Here’s some nice things I’ve found lately. Starting with this stop-motion cooking video by PES Studios.

  • A website with all kinds of free printable papers for designers, like isometric dots, polar grids, etc
  • Rainy Mood is well-known, but if you haven’t seen it before, and need some relaxing sounds, it always fits the bill. (Muji of all people, are also giving away a phone app which does the same thing)
  • Photos from Yakutsk, the coldest city in the world
  • “I once saw him in his room packing his case before leaving- he rightly declined my help as irrelevant- and it was like a mosaic, every single item lovingly lowered into the place carefully left free for it. It would have been sacrilege to destroy that almost floral arrangement by lending a helping hand” Stefan Zweig describing Rilke packing a suitcase in the World of Yesterday.

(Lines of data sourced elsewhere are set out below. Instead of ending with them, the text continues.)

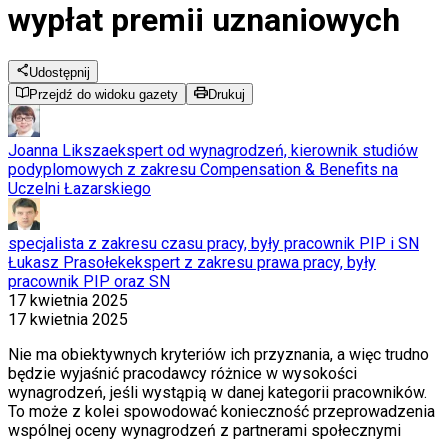
wypłat premii uznaniowych
Udostępnij
Przejdź do widoku gazety
Drukuj
Joanna Liksza
ekspert od wynagrodzeń, kierownik studiów
podyplomowych z zakresu Compensation & Benefits na
Uczelni Łazarskiego
specjalista z zakresu czasu pracy, były pracownik PIP i SN
Łukasz Prasołek
ekspert z zakresu prawa pracy, były
pracownik PIP oraz SN
17 kwietnia 2025
17 kwietnia 2025
Nie ma obiektywnych kryteriów ich przyznania, a więc trudno
będzie wyjaśnić pracodawcy różnice w wysokości
wynagrodzeń, jeśli wystąpią w danej kategorii pracowników.
To może z kolei spowodować konieczność przeprowadzenia
wspólnej oceny wynagrodzeń z partnerami społecznymi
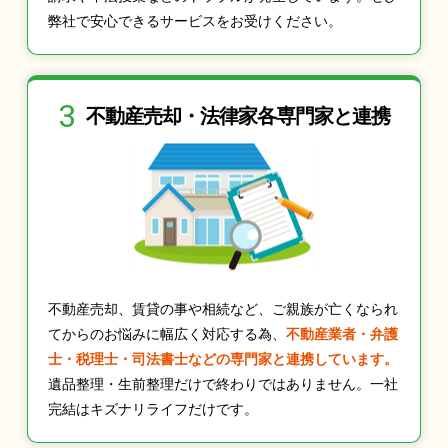
弊社で安心できるサービスをお受けください。
3
不動産売却・法律家
各専門家と連携
不動産売却、賃貸の事や相続など、ご親族が亡くなられ
てからのお悩みに幅広く対応する為、
不動産業者・弁護
士・税理士・司法書士などの専門家と連携しています。
遺品整理・生前整理だけで終わりではありません。一社
完結はキズナリライフだけです。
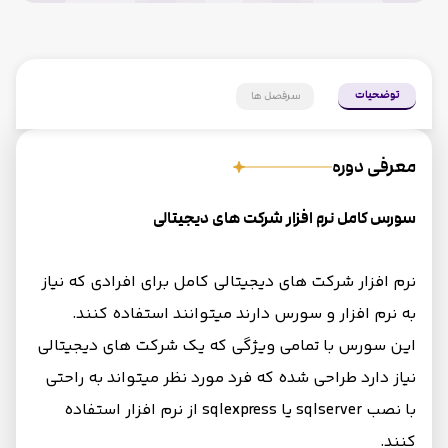
توضحیات
سرفصل ها
معرفی دوره
سورس کامل نرم افزار شرکت های دیجیتالی
نرم افزار شرکت های دیجیتالی کامل برای افرادی که نیاز
به نرم افزار و سورس دارند میتوانند استفاده کنند.
این سورس با تمامی ویژگی که یک شرکت های دیجیتالی
نیاز دارد طراحی شده که فرد مورد نظر میتواند به راحتی
با نصب sqlserver یا sqlexpress از نرم افزار استفاده
کنند.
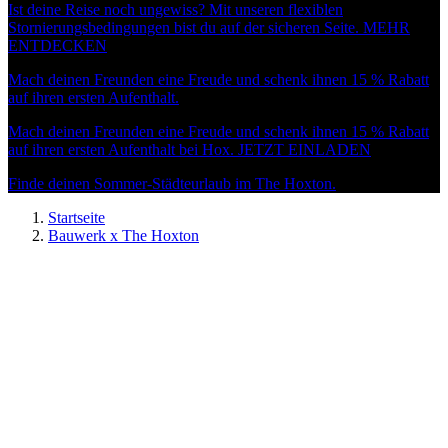
Ist deine Reise noch ungewiss? Mit unseren flexiblen
Stornierungsbedingungen bist du auf der sicheren Seite.
MEHR
ENTDECKEN
Mach deinen Freunden eine Freude und schenk ihnen 15 % Rabatt
auf ihren ersten Aufenthalt.
Mach deinen Freunden eine Freude und schenk ihnen 15 % Rabatt
auf ihren ersten Aufenthalt bei Hox.
JETZT EINLADEN
Finde deinen Sommer-Städteurlaub im The Hoxton.
Startseite
Bauwerk x The Hoxton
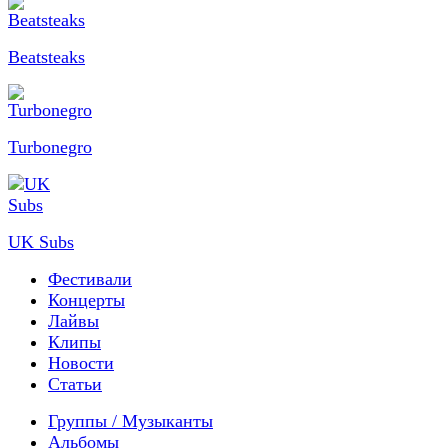
Beatsteaks
Turbonegro
UK Subs
Фестивали
Концерты
Лайвы
Клипы
Новости
Статьи
Группы / Музыканты
Альбомы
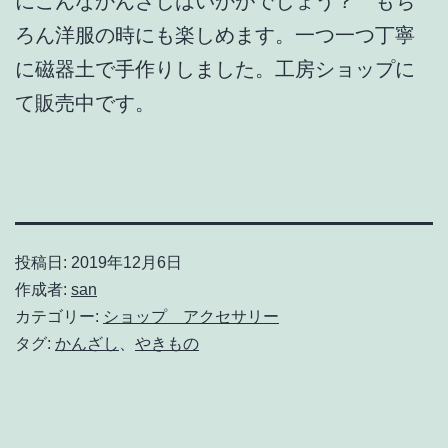
にこんなかんざしはいかがでしょう？ もち
ろん洋服の時にも楽しめます。一つ一つ丁寧
に磁器土で手作りしました。工房ショップに
て販売中です。
投稿日:
2019年12月6日
作成者:
san
カテゴリー:
ショップ アクセサリー
タグ:
かんざし
、
やきもの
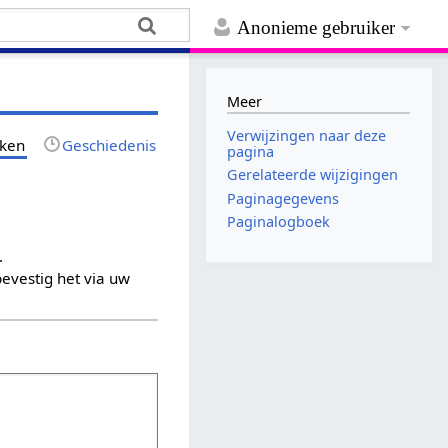
Anonieme gebruiker
Meer
Verwijzingen naar deze
jken
Geschiedenis
pagina
Gerelateerde wijzigingen
Paginagegevens
Paginalogboek
.
evestig het via uw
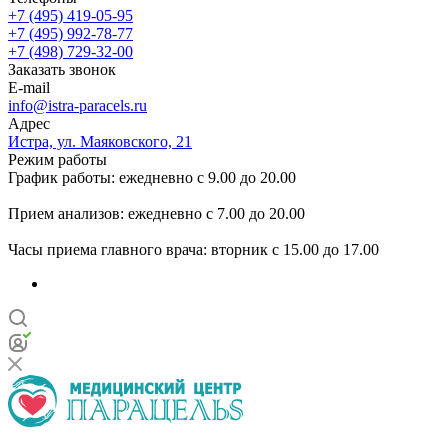
+7 (495) 419-05-95
+7 (495) 992-78-77
+7 (498) 729-32-00
Заказать звонок
E-mail
info@istra-paracels.ru
Адрес
Истра, ул. Маяковского, 21
Режим работы
График работы: ежедневно с 9.00 до 20.00
Прием анализов: ежедневно с 7.00 до 20.00
Часы приема главного врача: вторник с 15.00 до 17.00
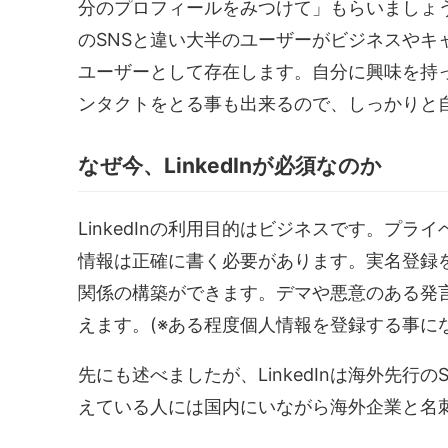
分のプロフィールをみつけて」もらいましょう。
のSNSと違い大半のユーザーがビジネスやキ
ユーザーとして存在します。自分に興味を持
ンタクトをとる事も出来るので、しっかりと
なぜ今、LinkedInが必須なのか
LinkedInの利用目的はビジネスです。プ
情報は正確に書く必要があります。実名登録
関係の構築ができます。デマや悪意のある発言
えます。(※ある程度個人情報を登録する事に
先にも述べましたが、LinkedInは海外先
えている人には国内にいながら海外企業と名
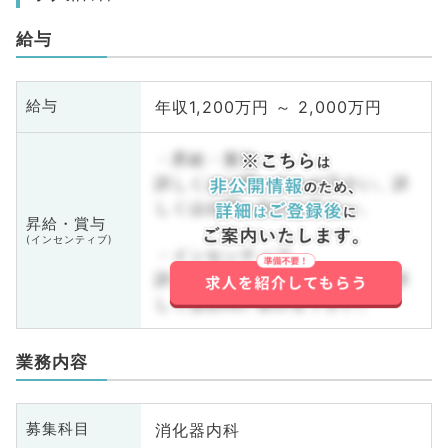
給与
年収1,200万円 ～ 2,000万円
給与
・昇給・賞与
詳しくはお問い合わせ下さい。詳
しくはお問い合わせ下さい。
昇給・賞与
(インセンティブ)
・インセンティブ
詳しくはお問い合わせ下さい。詳
しくはお問い合わせ下さい。
業務内容
消化器内科
募集科目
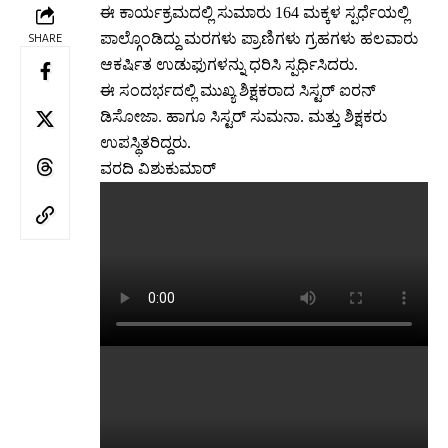
ಈ ಕಾರ್ಯಕ್ರಮದಲ್ಲಿ ಸುಮಾರು 164 ಮಕ್ಕಳ ಸ್ಪರ್ಧೆಯಲ್ಲಿ
ಪಾಲ್ಗೊಂಡಿದ್ದು ಮರಗಳು ಪ್ರಾಣಿಗಳು ಗ್ರಹಗಳು ಹಲವಾರು
SHARE
ಆಕರ್ಷಿತ ಉಡುಫುಗಳನ್ನು ಧರಿಸಿ ಸ್ಪರ್ಧಿಸಿದರು.
ಈ ಸಂದರ್ಭದಲ್ಲಿ ಮುಖ್ಯ ಶಿಕ್ಷಕರಾದ ಸಿಸ್ಟರ್ ಐರನ್
ಡಿಸೋಜಾ. ಹಾಗೂ ಸಿಸ್ಟರ್ ಸುಮನಾ. ಮತ್ತು ಶಿಕ್ಷಕರು
ಉಪಸ್ಥಿತರಿದ್ದರು.
ವರದಿ ವಿಶುಕುಮಾರ್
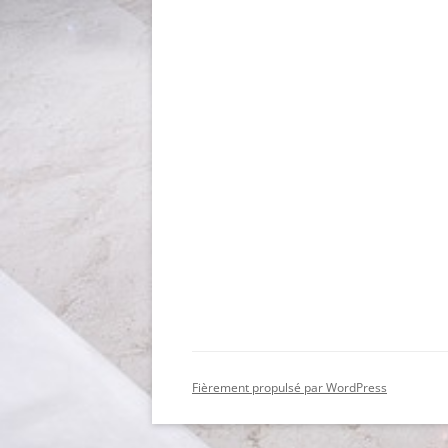
Fièrement propulsé par WordPress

Rilke- master of German poetry, master of Tetris 70 years before it was invented. For people unfamiliar with Stefan Zweig, he was a top-selling Austrian author of the interwar period, who was forced out by the Nazis. The Grand Budapest Hotel is based on both some of his short stories and his own life.

    annas museum
  • Anna’s Museum. A small natural history collection, collected and curated by a young girl, and displayed to the public in the downstairs windows of her parents’ house in the centre of Brighton.
  • Photo diary of a doctor working for the summer in a tiny village in Nenets in the far north of Russia. (The original Russian version is here, which has longer explanations of what’s happening in the photos, if you don’t mind google translatese)
  • Always a favourite- “How to tell you’re in a novel by . . .” from the Toast. A large variety of different writers to pick from.